__Task instructions__. I need the records below retyped exactly.

━━━━

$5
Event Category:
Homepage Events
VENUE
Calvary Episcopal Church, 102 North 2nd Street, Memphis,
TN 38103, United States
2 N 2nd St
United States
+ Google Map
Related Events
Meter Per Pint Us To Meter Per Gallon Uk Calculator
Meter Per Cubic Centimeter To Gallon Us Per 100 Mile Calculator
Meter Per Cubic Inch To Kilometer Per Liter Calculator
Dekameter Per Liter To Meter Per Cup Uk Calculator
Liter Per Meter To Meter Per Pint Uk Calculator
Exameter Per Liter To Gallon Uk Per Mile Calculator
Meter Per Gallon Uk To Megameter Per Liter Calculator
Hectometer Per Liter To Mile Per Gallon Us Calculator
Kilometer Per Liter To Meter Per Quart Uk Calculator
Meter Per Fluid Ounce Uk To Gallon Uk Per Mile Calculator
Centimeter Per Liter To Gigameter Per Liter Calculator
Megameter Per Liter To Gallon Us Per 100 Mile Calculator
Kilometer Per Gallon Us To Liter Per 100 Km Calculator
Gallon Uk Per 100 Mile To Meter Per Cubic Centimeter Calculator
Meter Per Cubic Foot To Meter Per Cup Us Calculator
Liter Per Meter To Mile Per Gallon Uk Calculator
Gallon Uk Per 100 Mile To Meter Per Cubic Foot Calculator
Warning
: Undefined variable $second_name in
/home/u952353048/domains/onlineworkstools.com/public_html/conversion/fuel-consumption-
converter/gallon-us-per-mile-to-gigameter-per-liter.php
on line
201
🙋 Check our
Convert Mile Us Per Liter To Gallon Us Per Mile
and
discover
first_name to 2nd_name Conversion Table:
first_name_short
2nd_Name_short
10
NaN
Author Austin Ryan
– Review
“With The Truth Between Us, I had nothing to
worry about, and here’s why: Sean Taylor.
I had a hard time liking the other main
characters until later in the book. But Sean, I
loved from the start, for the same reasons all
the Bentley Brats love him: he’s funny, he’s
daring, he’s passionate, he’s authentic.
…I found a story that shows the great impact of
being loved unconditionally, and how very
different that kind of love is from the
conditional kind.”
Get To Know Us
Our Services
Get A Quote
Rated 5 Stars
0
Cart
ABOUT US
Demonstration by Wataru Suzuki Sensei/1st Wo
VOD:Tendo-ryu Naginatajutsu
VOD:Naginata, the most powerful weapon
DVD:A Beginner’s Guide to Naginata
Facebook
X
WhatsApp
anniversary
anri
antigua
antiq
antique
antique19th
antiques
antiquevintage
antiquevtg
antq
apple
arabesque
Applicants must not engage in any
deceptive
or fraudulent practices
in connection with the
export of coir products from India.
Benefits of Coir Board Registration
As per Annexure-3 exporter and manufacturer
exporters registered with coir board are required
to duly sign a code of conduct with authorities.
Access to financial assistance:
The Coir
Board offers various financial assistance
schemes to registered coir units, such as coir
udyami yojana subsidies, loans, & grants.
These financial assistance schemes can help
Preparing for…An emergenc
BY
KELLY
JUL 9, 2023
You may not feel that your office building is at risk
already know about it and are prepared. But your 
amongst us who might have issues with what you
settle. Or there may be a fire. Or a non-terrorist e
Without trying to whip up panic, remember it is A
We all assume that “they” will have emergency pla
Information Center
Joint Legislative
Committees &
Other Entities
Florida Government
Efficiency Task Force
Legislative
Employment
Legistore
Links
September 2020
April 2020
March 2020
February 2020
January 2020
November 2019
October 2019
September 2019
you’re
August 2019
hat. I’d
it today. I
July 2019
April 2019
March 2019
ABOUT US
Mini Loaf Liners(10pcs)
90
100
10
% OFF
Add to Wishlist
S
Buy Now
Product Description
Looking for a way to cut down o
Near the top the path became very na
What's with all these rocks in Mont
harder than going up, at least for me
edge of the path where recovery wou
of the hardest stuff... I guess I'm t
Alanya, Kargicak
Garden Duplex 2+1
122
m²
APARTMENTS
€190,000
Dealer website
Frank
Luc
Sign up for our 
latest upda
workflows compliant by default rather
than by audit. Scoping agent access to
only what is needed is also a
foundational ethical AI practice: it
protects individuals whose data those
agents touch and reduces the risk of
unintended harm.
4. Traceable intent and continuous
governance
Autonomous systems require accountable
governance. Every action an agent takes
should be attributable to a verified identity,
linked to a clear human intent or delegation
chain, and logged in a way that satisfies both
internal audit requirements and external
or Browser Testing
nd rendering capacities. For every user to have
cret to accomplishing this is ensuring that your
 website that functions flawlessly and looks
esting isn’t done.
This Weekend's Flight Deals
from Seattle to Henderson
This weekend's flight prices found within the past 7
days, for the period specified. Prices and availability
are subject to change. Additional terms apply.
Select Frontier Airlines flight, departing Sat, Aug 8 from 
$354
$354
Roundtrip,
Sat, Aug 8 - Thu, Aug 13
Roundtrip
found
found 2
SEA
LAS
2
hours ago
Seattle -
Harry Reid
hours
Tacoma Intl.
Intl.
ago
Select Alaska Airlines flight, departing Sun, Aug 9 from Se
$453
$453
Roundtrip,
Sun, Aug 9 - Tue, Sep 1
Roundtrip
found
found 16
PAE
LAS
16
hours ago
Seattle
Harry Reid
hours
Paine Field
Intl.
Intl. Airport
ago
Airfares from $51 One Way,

━━━━

__Answer to this problem__.
$5
Event Category:
Homepage Events
VENUE
Calvary Episcopal Church, 102 North 2nd Street, Memphis,
TN 38103, United States
2 N 2nd St
United States
+ Google Map
Related Events
Meter Per Pint Us To Meter Per Gallon Uk Calculator
Meter Per Cubic Centimeter To Gallon Us Per 100 Mile Calculator
Meter Per Cubic Inch To Kilometer Per Liter Calculator
Dekameter Per Liter To Meter Per Cup Uk Calculator
Liter Per Meter To Meter Per Pint Uk Calculator
Exameter Per Liter To Gallon Uk Per Mile Calculator
Meter Per Gallon Uk To Megameter Per Liter Calculator
Hectometer Per Liter To Mile Per Gallon Us Calculator
Kilometer Per Liter To Meter Per Quart Uk Calculator
Meter Per Fluid Ounce Uk To Gallon Uk Per Mile Calculator
Centimeter Per Liter To Gigameter Per Liter Calculator
Megameter Per Liter To Gallon Us Per 100 Mile Calculator
Kilometer Per Gallon Us To Liter Per 100 Km Calculator
Gallon Uk Per 100 Mile To Meter Per Cubic Centimeter Calculator
Meter Per Cubic Foot To Meter Per Cup Us Calculator
Liter Per Meter To Mile Per Gallon Uk Calculator
Gallon Uk Per 100 Mile To Meter Per Cubic Foot Calculator
Warning
: Undefined variable $second_name in
/home/u952353048/domains/onlineworkstools.com/public_html/conversion/fuel-consumption-
converter/gallon-us-per-mile-to-gigameter-per-liter.php
on line
201
🙋 Check our
Convert Mile Us Per Liter To Gallon Us Per Mile
and
discover
first_name to 2nd_name Conversion Table:
first_name_short
2nd_Name_short
10
NaN
Author Austin Ryan
– Review
“With The Truth Between Us, I had nothing to
worry about, and here’s why: Sean Taylor.
I had a hard time liking the other main
characters until later in the book. But Sean, I
loved from the start, for the same reasons all
the Bentley Brats love him: he’s funny, he’s
daring, he’s passionate, he’s authentic.
…I found a story that shows the great impact of
being loved unconditionally, and how very
different that kind of love is from the
conditional kind.”
Get To Know Us
Our Services
Get A Quote
Rated 5 Stars
0
Cart
ABOUT US
Demonstration by Wataru Suzuki Sensei/1st Wo
VOD:Tendo-ryu Naginatajutsu
VOD:Naginata, the most powerful weapon
DVD:A Beginner’s Guide to Naginata
Facebook
X
WhatsApp
anniversary
anri
antigua
antiq
antique
antique19th
antiques
antiquevintage
antiquevtg
antq
apple
arabesque
Applicants must not engage in any
deceptive
or fraudulent practices
in connection with the
export of coir products from India.
Benefits of Coir Board Registration
As per Annexure-3 exporter and manufacturer
exporters registered with coir board are required
to duly sign a code of conduct with authorities.
Access to financial assistance:
The Coir
Board offers various financial assistance
schemes to registered coir units, such as coir
udyami yojana subsidies, loans, & grants.
These financial assistance schemes can help
Preparing for…An emergenc
BY
KELLY
JUL 9, 2023
You may not feel that your office building is at risk
already know about it and are prepared. But your 
amongst us who might have issues with what you
settle. Or there may be a fire. Or a non-terrorist e
Without trying to whip up panic, remember it is A
We all assume that “they” will have emergency pla
Information Center
Joint Legislative
Committees &
Other Entities
Florida Government
Efficiency Task Force
Legislative
Employment
Legistore
Links
September 2020
April 2020
March 2020
February 2020
January 2020
November 2019
October 2019
September 2019
you’re
August 2019
hat. I’d
it today. I
July 2019
April 2019
March 2019
ABOUT US
Mini Loaf Liners(10pcs)
90
100
10
% OFF
Add to Wishlist
S
Buy Now
Product Description
Looking for a way to cut down o
Near the top the path became very na
What's with all these rocks in Mont
harder than going up, at least for me
edge of the path where recovery wou
of the hardest stuff... I guess I'm t
Alanya, Kargicak
Garden Duplex 2+1
122
m²
APARTMENTS
€190,000
Dealer website
Frank
Luc
Sign up for our 
latest upda
workflows compliant by default rather
than by audit. Scoping agent access to
only what is needed is also a
foundational ethical AI practice: it
protects individuals whose data those
agents touch and reduces the risk of
unintended harm.
4. Traceable intent and continuous
governance
Autonomous systems require accountable
governance. Every action an agent takes
should be attributable to a verified identity,
linked to a clear human intent or delegation
chain, and logged in a way that satisfies both
internal audit requirements and external
or Browser Testing
nd rendering capacities. For every user to have
cret to accomplishing this is ensuring that your
 website that functions flawlessly and looks
esting isn’t done.
This Weekend's Flight Deals
from Seattle to Henderson
This weekend's flight prices found within the past 7
days, for the period specified. Prices and availability
are subject to change. Additional terms apply.
Select Frontier Airlines flight, departing Sat, Aug 8 from 
$354
$354
Roundtrip,
Sat, Aug 8 - Thu, Aug 13
Roundtrip
found
found 2
SEA
LAS
2
hours ago
Seattle -
Harry Reid
hours
Tacoma Intl.
Intl.
ago
Select Alaska Airlines flight, departing Sun, Aug 9 from Se
$453
$453
Roundtrip,
Sun, Aug 9 - Tue, Sep 1
Roundtrip
found
found 16
PAE
LAS
16
hours ago
Seattle
Harry Reid
hours
Paine Field
Intl.
Intl. Airport
ago
Airfares from $51 One Way,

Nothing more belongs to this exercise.